Clinical Trial Details
— Status: Completed
Administrative data
NCT number |
NCT05946200 |
Other study ID # |
2023/4146 (12662) |
Secondary ID |
|
Status |
Completed |
Phase |
N/A
|
First received |
|
Last updated |
|
Start date |
May 20, 2023 |
Est. completion date |
June 25, 2023 |
Study information
Verified date |
July 2023 |
Source |
Konya City Hospital |
Contact |
n/a |
Is FDA regulated |
No |
Health authority |
|
Study type |
Interventional
|
Clinical Trial Summary
Laparoscopic cholecystectomy is one of the regularly performed laparoscopic surgical
procedures. It resulted in shorter hospital stays, improved cosmetic outcomes, and reduced
bleeding and pain. However, during laparoscopic surgeries, the pneumoperitoneum is known to
raise intracranial pressure (ICP), reduction in cerebral blood flow (CBF), and as a
consequence, cerebral hypoxia. There are various possible advantages of low-flow anesthesia.

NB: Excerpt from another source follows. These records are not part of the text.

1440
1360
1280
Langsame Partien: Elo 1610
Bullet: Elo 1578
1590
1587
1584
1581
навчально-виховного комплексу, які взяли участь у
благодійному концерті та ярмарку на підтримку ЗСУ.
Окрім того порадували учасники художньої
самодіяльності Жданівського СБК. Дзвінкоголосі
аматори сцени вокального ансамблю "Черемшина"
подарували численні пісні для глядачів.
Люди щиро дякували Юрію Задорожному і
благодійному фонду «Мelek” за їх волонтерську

During laparoscopic procedures, low-flow anesthesia may be used as a means of preventing a
rise in intracranial pressure and cerebral hypoxia. But low flow anesthesia effects on İCP
are not known in Laparoscopic cholecystectomy. The primary aim of this study is to compare
the effects of low-flow (0.75 l/min) and normal-flow (1.5 l/min) anesthesia on ONSD in
patients undergoing laparoscopic cholecystectomy. Seconder aims are regional cerebral oxygen
saturation (rSO2), bispectral index (BIS), and evaluate the status of cognitive function in
the postoperative 24th hours.
Description:
Laparoscopic cholecystectomy is one of the regularly performed laparoscopic surgical
procedures. It resulted in shorter hospital stays, improved cosmetic outcomes, and reduced
bleeding and pain. However, during laparoscopic surgeries, the pneumoperitoneum is known to
raise intracranial pressure (ICP), reduction in cerebral blood flow (CBF), and as a
consequence, cerebral hypoxia.
Near-infrared spectroscopy (NIRS), a noninvasive and continuous measuring method used to
evaluate the appropriateness of cerebral perfusion, is therefore utilized in conjunction with
cerebral oximetry to quantify regional tissue oxygenation. On the other, BIS is the most
reliable technique for determining the level of sedation and anesthesia. Patients experience
fewer intraoperative wake-ups thanks to BIS monitoring. Increased intra-abdominal pressure,
decreased cerebrospinal fluid (CSF) absorption and obstruction of lumbar venous plexus
drainage, increased pressure in the sacral spaces' vascular compartment, and cerebral
vasodilation brought on by hypercarbia are some of the suggested mechanisms for why ICP
increases during laparoscopy. Intraventricular and intraparenchymal catheterization remains
the gold standard for determining and monitoring ICP. However, due to worries about severe
complications like bleeding, infection, and equipment failure, invasive ICP monitoring during
laparoscopic surgery is almost impossible. Recently, ultrasound-guided optic nerve sheath
diameter (ONSD) measurement is a simple and reliable method of predicting elevated ICP.
There are various possible advantages of low-flow anesthesia. It boosts mucociliary
clearance, preserves body temperature, lessens fluid loss, generates savings of up to 75%,
and lowers greenhouse gas emissions as well as the cost of treatment. It also improves the
flow dynamics of the breathed air. During laparoscopic procedures, low-flow anesthesia may be
used as a means of preventing a rise in intracranial pressure and cerebral hypoxia. But low
flow anesthesia effects on İCP are not known in Laparoscopic cholecystectomy.
The primary aim of this study is to compare the effects of low-flow (0.75 l/min) and
normal-flow (1.5 l/min) anesthesia on ONSD in patients undergoing laparoscopic
cholecystectomy. Seconder aims are regional cerebral oxygen saturation (rSO2), bispectral
index (BIS), and evaluate the status of cognitive function in the postoperative 24th hours.